(Entries drawn from a collection)
● ● ●

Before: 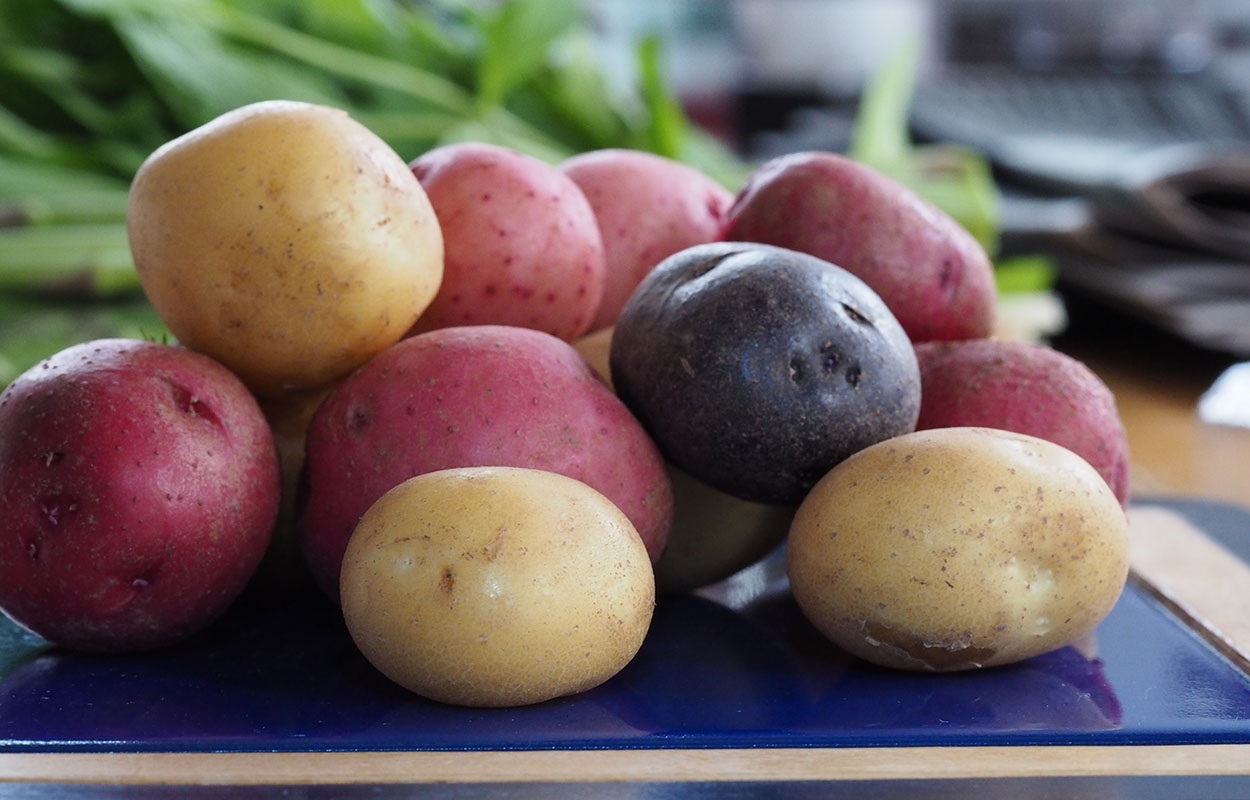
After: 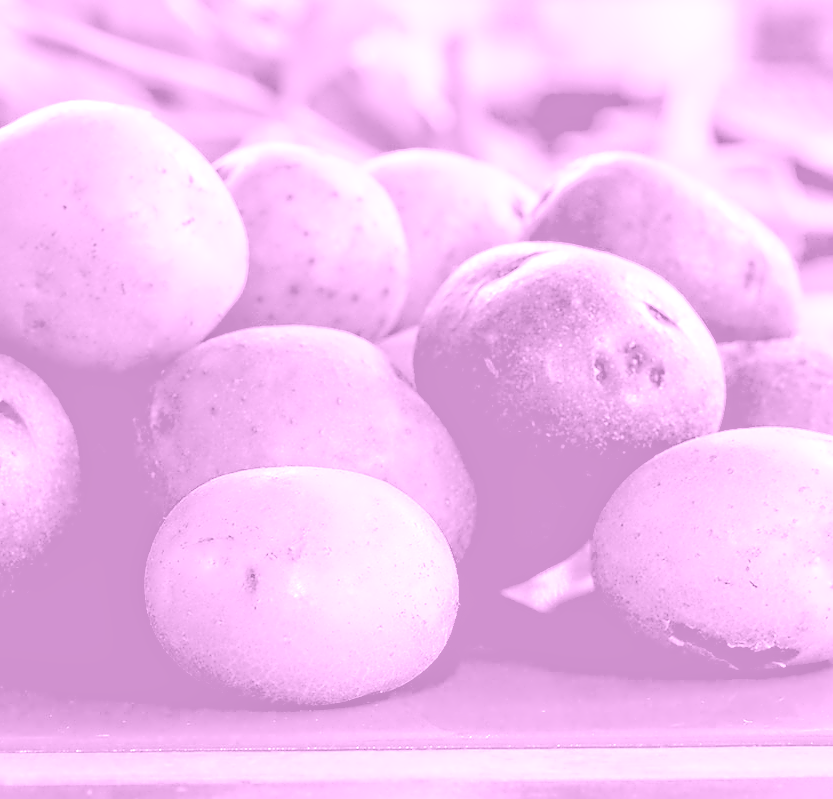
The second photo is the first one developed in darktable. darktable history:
exposure: black level correction 0.035, exposure 0.9 EV, compensate highlight preservation false
white balance: red 0.766, blue 1.537
contrast equalizer: octaves 7, y [[0.5, 0.542, 0.583, 0.625, 0.667, 0.708], [0.5 ×6], [0.5 ×6], [0, 0.033, 0.067, 0.1, 0.133, 0.167], [0, 0.05, 0.1, 0.15, 0.2, 0.25]]
crop and rotate: left 15.754%, right 17.579%
color calibration: output gray [0.22, 0.42, 0.37, 0], gray › normalize channels true, illuminant same as pipeline (D50), adaptation XYZ, x 0.346, y 0.359, gamut compression 0
colorize: hue 331.2°, saturation 75%, source mix 30.28%, lightness 70.52%, version 1
shadows and highlights: shadows 25, highlights -25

● ● ●

Put each line of the items above into a JSON list of strings, one string per line. Skip blank lines and leave out the pictures.

[
  "Before: ",
  "After: ",
  "The second photo is the first one developed in darktable. darktable history:",
  "exposure: black level correction 0.035, exposure 0.9 EV, compensate highlight preservation false",
  "white balance: red 0.766, blue 1.537",
  "contrast equalizer: octaves 7, y [[0.5, 0.542, 0.583, 0.625, 0.667, 0.708], [0.5 ×6], [0.5 ×6], [0, 0.033, 0.067, 0.1, 0.133, 0.167], [0, 0.05, 0.1, 0.15, 0.2, 0.25]]",
  "crop and rotate: left 15.754%, right 17.579%",
  "color calibration: output gray [0.22, 0.42, 0.37, 0], gray › normalize channels true, illuminant same as pipeline (D50), adaptation XYZ, x 0.346, y 0.359, gamut compression 0",
  "colorize: hue 331.2°, saturation 75%, source mix 30.28%, lightness 70.52%, version 1",
  "shadows and highlights: shadows 25, highlights -25"
]